The lack of foresight that led to the current crisis, Van der Heyden says, boils down to poor management first, left unchecked by poor corporate governance, and finally magnified by poor regulatory governance. “Some people knew what was happening but the herd instinct was too great. The money was too tempting which caused people to lose their common sense.”

He adds: “I think we are basically in what I call a hole of a failure of governing management. If you look at the US, (it) just had the biggest corporate governance reform that was meant to end crises such as the one we are living. The Sarbanes-Oxley reforms came as a reaction to Enron. We now know that a big opportunity was missed to put governance in a more central place – governance as a way of motivating managers and also disciplining them.”

“And I think the US governance model has failed us,” he argues. “It has been too financial and too ideological, with the surprise outcome that shareholders actually incentivised managers to be more short term than they would otherwise have been. That has been a major element in the crisis.”

While many companies are hurting, Van der Heyden believes that family businesses in particular have been relatively shielded from the financial crisis (which is not to say that all family firms have weathered the crisis). He says, on average, they have not overreacted and, indeed, many have managed to stay the course while absorbing the losses.

“Family businesses are more anticipative anyway than publicly-listed firms. They have a longer-term horizon, react less in a ‘bang bang’ way, and are more focused …  It has been shown that family businesses waste less money on unrelated acquisitions, because families are prudent and do not invest in businesses they do not understand.”

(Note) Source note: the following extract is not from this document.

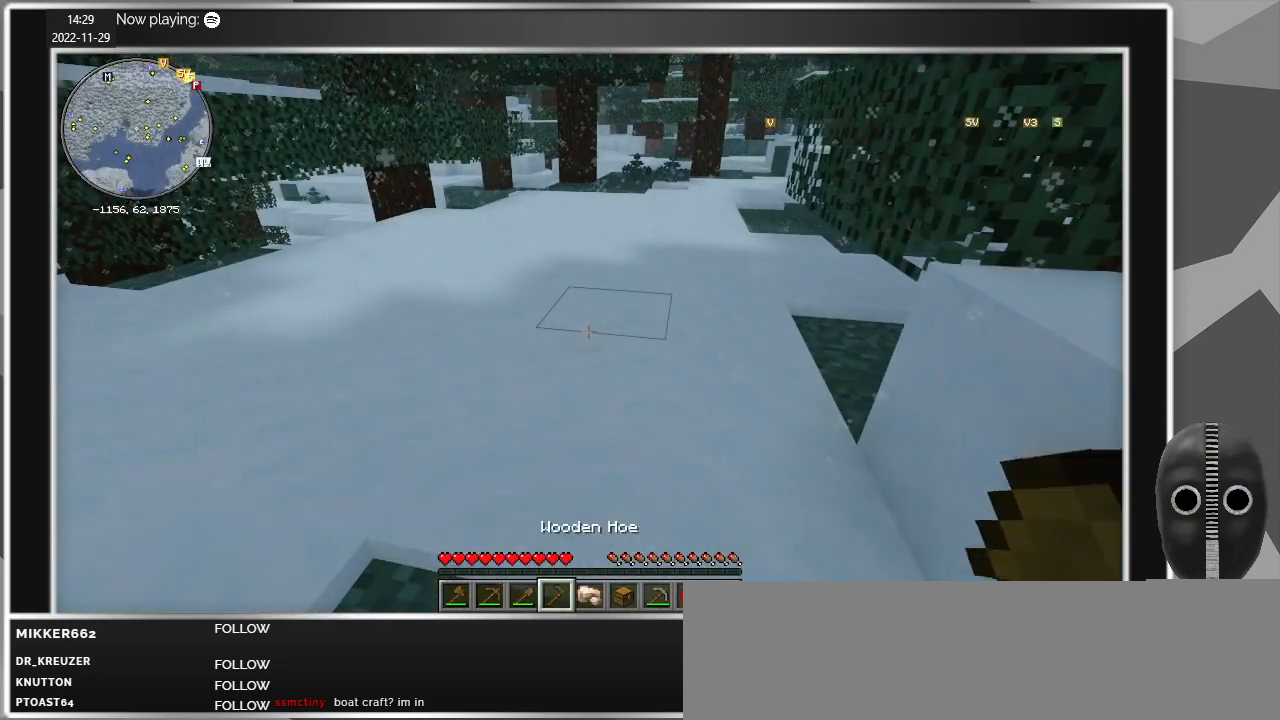
{"keys": [], "mouse": [], "events": [[50, "mouse_wheel_down", "up"], [83, "mouse_wheel_down", "down"], [133, "mouse_wheel_down", "up"], [183, "mouse_wheel_down", "down"], [233, "mouse_wheel_down", "up"], [367, "e", "down"], [417, "e", "up"]]}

Too many business values disappeared due to the lure of money and wealth, Van der Heyden says, but he believes there is a way to restore the balance: it starts with recognising the importance of fairness in business. “That business has to be fair and has to be managed fairly is the central notion of that proposition. The reason is because fairness is a necessary condition for sustainable performance.”

“There have been so many violations in this financial crisis of a lack of fairness, in goals and objectives, also in the processes and we've seen the results … I think the crisis, in that sense hopefully, will be a revolution and restore the notion of responsibility of management towards society – that you can't enrich yourself at the expense of society.  So you have to produce value, and wasteful management should be punished. Certainly social responsibility will survive the crisis …”

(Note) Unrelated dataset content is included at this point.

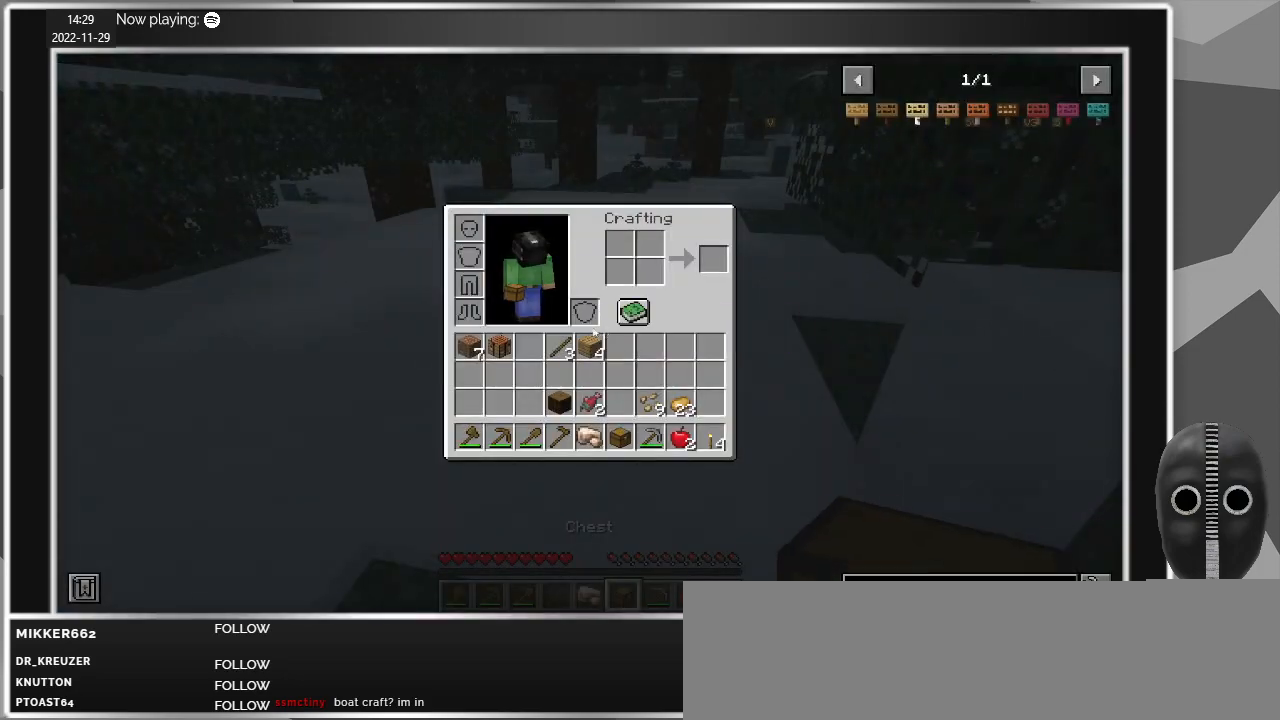
{"keys": [], "mouse": [], "events": []}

Still, there are other lessons that can be learnt from the crisis, one of which is putting in place a corporate holding structure. “The GEs will come out of this crisis in a much better way because they do not have all their eggs in the same basket. So the notion of the portfolio – the famous holding structure which is so decried for being inefficient – is, in my view, one way to mitigate the risk in a business sense.”

Another lesson learnt will be the importance of corporate governance. “I think transparency will be increased … we should never forget that a whole banking sector was built offline from the balance sheet. This, I think, will no longer be (the case). And what was the principal reason? Because the whole idea was to keep it secret from scrutiny and separate from the regulators.”

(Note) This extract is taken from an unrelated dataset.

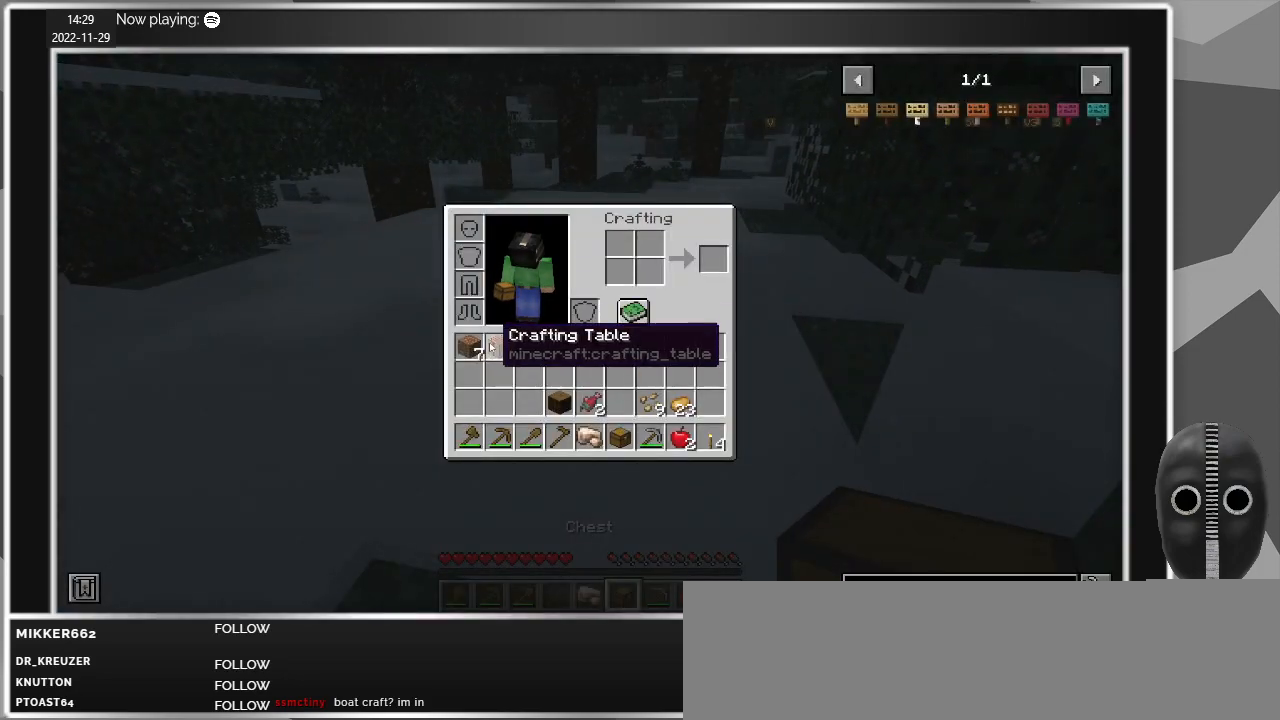
{"keys": [], "mouse": [], "events": []}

Even so, Van der Heyden believes we should come out of the crisis in better shape than before. “Maybe I'm a positive-minded person but I see good parts of this crisis. There was too much nonsense in business and perhaps there was – maybe I should eliminate the ‘perhaps’ – there was some nonsense in our teaching as well, (in advocating) that managers ought to live and die for the shareholder. Well, we are dying alright …”

“We, as teachers, should look inwards and say what is our analysis, what's our diagnosis and what could we have done differently? What do we need to do differently in the future to reduce the probability of this happening? Are we learning the right lessons? Because it's a bloody mess that we could do without and, primarily, because the people who suffer the most are not the people responsible for it.”